Dataset excerpts:
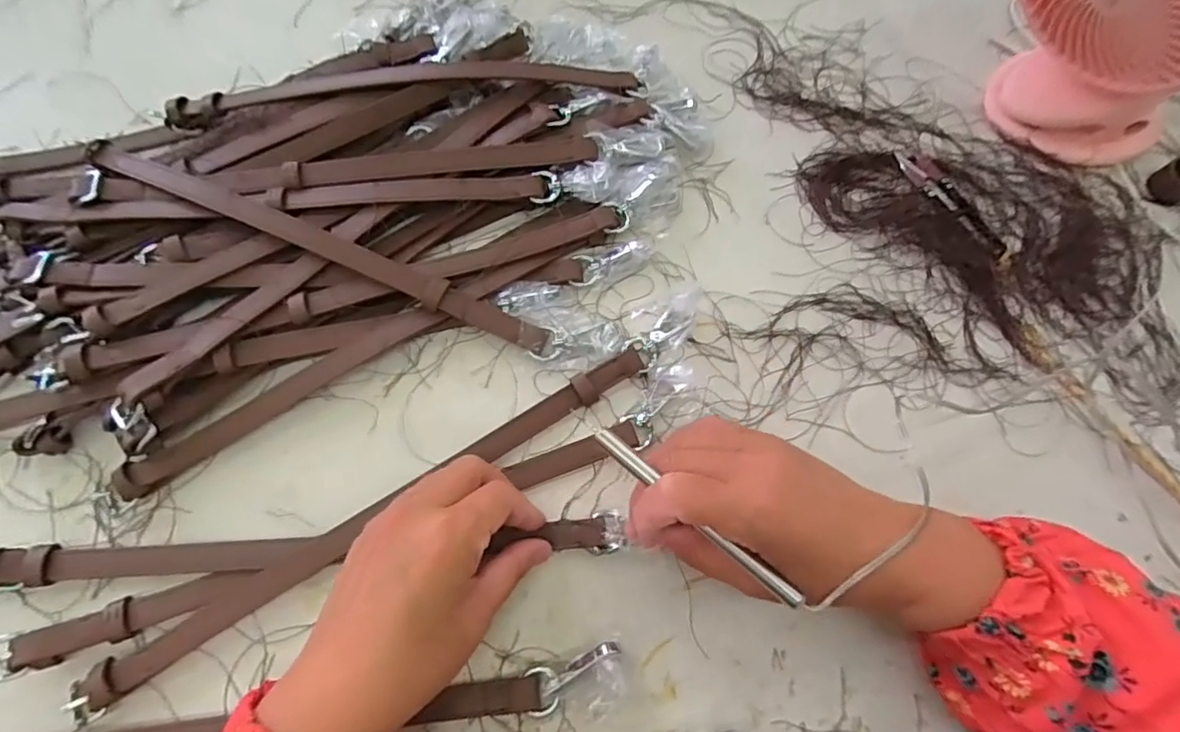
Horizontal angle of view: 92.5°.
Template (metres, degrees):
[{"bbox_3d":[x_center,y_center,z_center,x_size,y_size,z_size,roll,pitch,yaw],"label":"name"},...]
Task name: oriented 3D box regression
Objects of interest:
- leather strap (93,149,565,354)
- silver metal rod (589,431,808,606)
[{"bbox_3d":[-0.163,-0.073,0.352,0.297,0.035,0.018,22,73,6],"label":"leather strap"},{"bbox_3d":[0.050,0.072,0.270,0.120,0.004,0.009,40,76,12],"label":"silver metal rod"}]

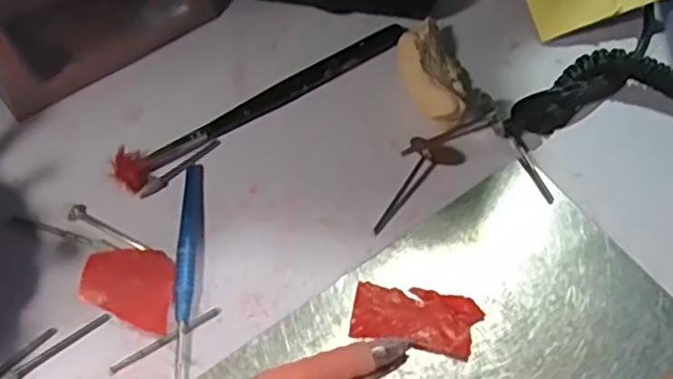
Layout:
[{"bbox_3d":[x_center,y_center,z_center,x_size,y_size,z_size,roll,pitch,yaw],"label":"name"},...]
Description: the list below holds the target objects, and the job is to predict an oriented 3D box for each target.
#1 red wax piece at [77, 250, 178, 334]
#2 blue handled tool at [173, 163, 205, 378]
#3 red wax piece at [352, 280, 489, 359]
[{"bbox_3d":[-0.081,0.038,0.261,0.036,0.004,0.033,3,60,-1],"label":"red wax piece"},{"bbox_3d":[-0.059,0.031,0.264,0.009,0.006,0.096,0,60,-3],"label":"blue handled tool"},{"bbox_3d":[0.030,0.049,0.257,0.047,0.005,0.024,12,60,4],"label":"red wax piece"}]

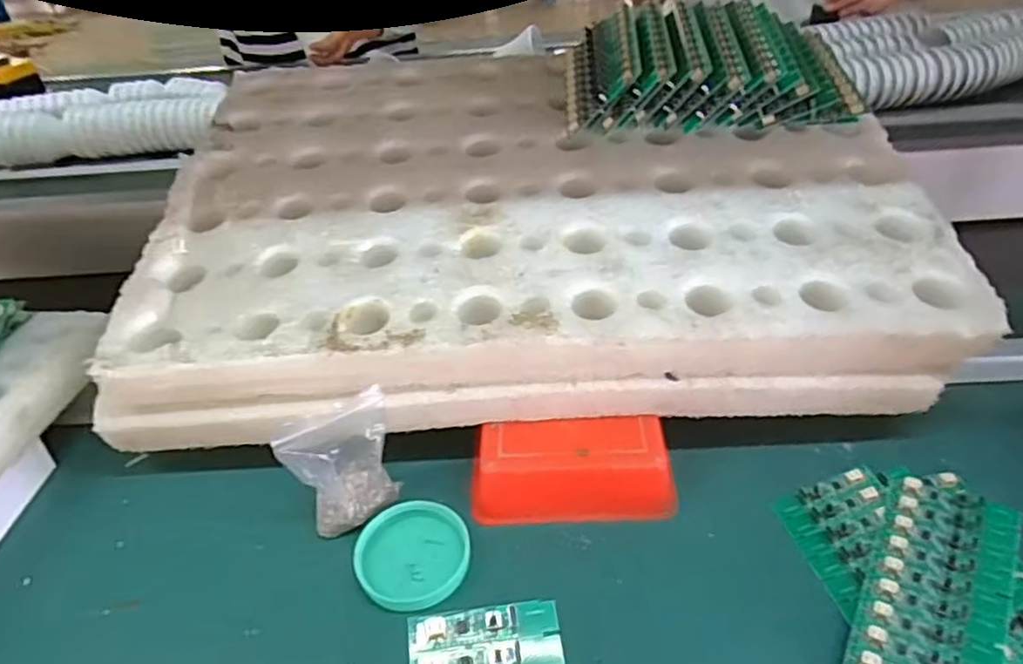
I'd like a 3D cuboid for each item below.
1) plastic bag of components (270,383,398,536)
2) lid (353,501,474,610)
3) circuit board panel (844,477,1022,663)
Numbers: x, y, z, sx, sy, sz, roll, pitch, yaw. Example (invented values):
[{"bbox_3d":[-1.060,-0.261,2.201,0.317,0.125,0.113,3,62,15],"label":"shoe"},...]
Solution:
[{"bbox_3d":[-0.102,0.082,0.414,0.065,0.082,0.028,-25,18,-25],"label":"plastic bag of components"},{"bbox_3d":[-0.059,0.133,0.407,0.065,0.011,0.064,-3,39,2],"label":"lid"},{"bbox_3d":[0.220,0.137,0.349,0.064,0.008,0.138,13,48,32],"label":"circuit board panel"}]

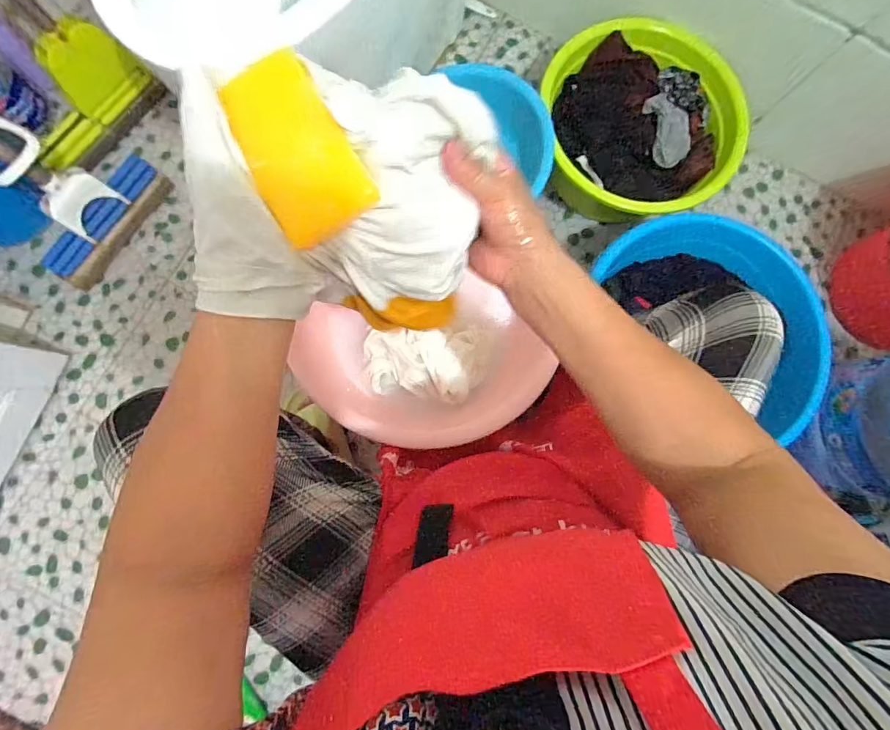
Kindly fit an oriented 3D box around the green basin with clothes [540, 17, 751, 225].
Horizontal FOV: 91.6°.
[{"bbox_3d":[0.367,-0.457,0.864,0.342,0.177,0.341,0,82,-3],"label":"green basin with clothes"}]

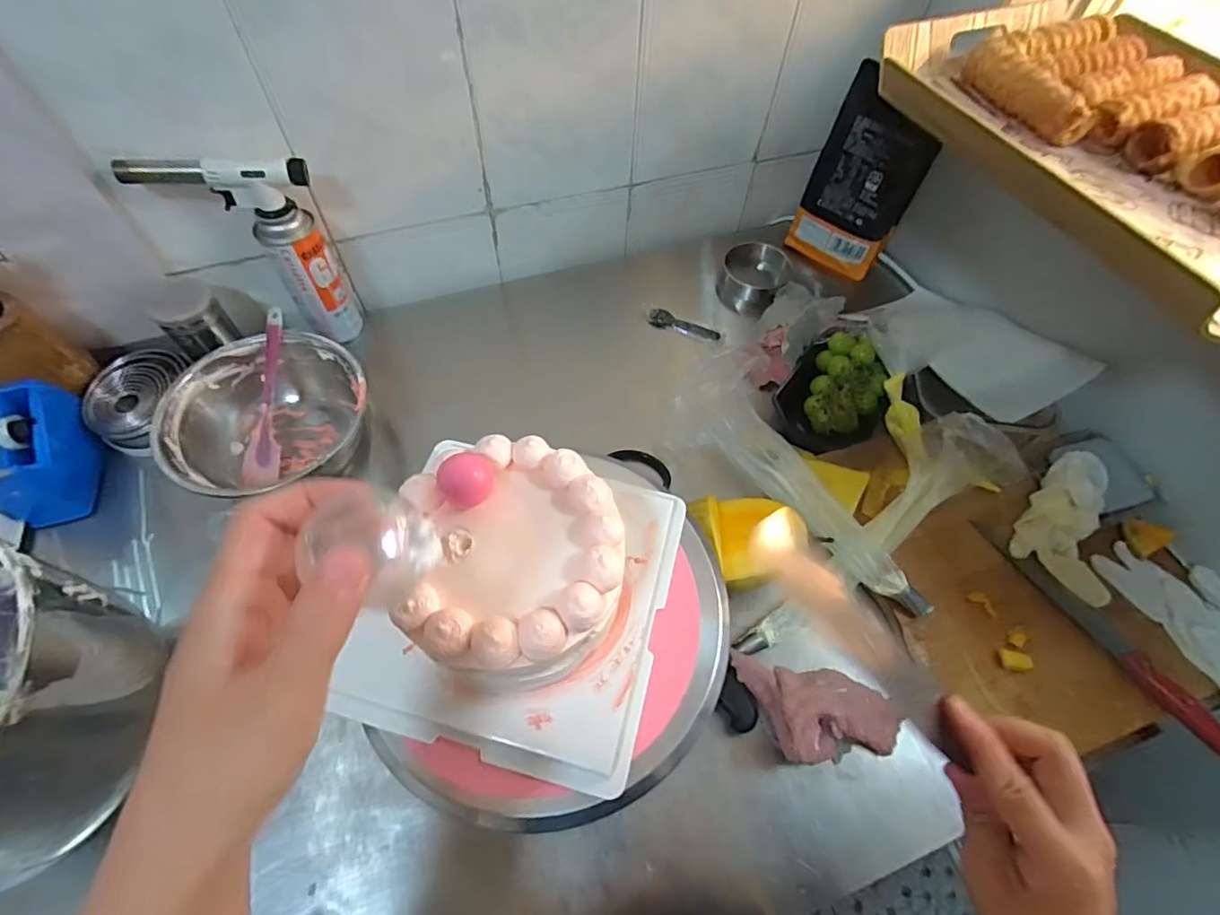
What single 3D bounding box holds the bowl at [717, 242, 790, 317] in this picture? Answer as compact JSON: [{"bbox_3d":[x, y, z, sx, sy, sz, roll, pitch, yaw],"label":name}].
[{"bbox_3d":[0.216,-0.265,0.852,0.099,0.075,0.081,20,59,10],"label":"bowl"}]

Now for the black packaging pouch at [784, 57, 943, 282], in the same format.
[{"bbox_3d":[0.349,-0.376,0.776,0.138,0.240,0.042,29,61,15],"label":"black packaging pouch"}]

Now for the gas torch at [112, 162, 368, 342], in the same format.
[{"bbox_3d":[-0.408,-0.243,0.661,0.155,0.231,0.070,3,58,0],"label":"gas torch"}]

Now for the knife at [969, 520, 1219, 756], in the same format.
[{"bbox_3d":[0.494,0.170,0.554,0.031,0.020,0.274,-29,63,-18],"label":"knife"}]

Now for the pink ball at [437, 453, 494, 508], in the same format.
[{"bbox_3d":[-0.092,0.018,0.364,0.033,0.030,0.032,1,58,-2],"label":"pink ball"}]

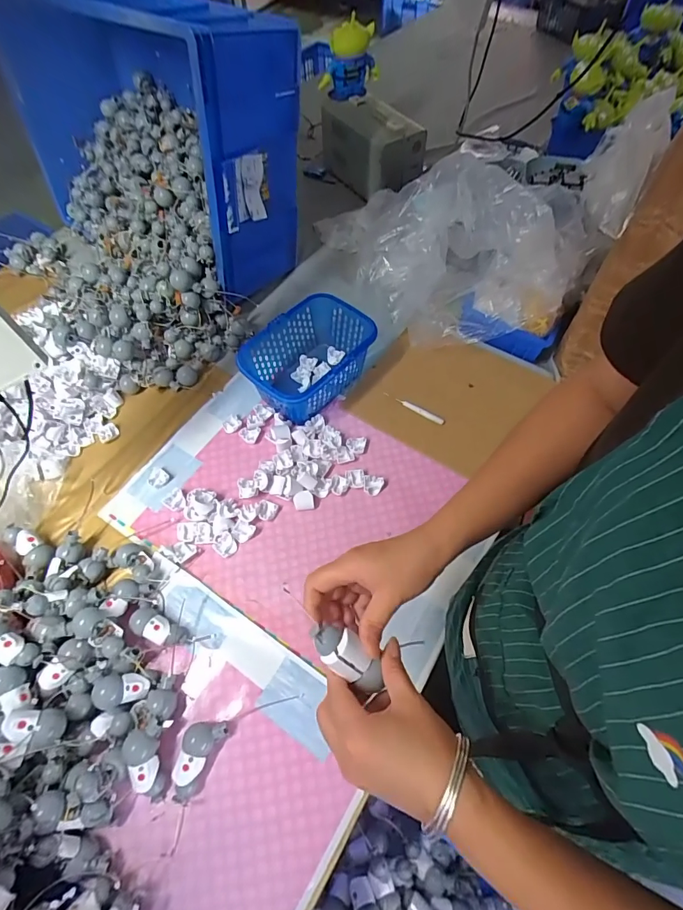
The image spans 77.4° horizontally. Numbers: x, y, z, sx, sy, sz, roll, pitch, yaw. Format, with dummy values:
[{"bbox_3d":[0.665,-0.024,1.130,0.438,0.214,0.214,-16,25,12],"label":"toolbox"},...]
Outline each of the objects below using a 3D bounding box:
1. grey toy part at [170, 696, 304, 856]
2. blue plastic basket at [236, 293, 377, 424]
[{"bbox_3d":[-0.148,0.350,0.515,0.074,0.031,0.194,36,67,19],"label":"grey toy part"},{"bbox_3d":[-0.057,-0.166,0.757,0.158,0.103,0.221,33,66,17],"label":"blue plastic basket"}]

### ACTIVITY
Could you return all lines from the data above that contain the string "each"?

### YOUR RESPONSE
Description: the list below holds the target objects, and the job is to predict an oriented 3D box for each target.
I'd like a 3D cuboid for each item below.
Outline each of the objects below using a 3D bounding box:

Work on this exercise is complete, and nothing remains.